§ HOW TO COMPLETE THIS TASK
Reproduce exactly the line containing "Dehydration Percent Calculator" and every line after it, through the last line of the records below; add nothing.

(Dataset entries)
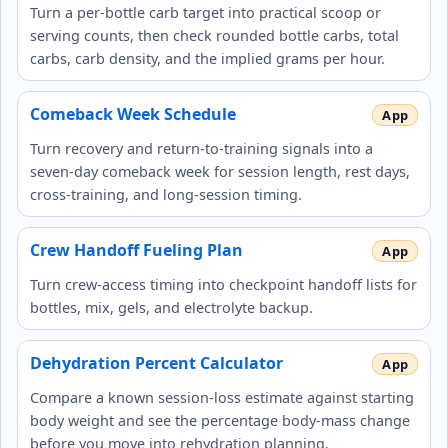
Turn a per-bottle carb target into practical scoop or
serving counts, then check rounded bottle carbs, total
carbs, carb density, and the implied grams per hour.
Comeback Week Schedule
Turn recovery and return-to-training signals into a
seven-day comeback week for session length, rest days,
cross-training, and long-session timing.
Crew Handoff Fueling Plan
Turn crew-access timing into checkpoint handoff lists for
bottles, mix, gels, and electrolyte backup.
Dehydration Percent Calculator
Compare a known session-loss estimate against starting
body weight and see the percentage body-mass change
before you move into rehydration planning.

§ WRITTEN SOLUTION
Dehydration Percent Calculator
Compare a known session-loss estimate against starting
body weight and see the percentage body-mass change
before you move into rehydration planning.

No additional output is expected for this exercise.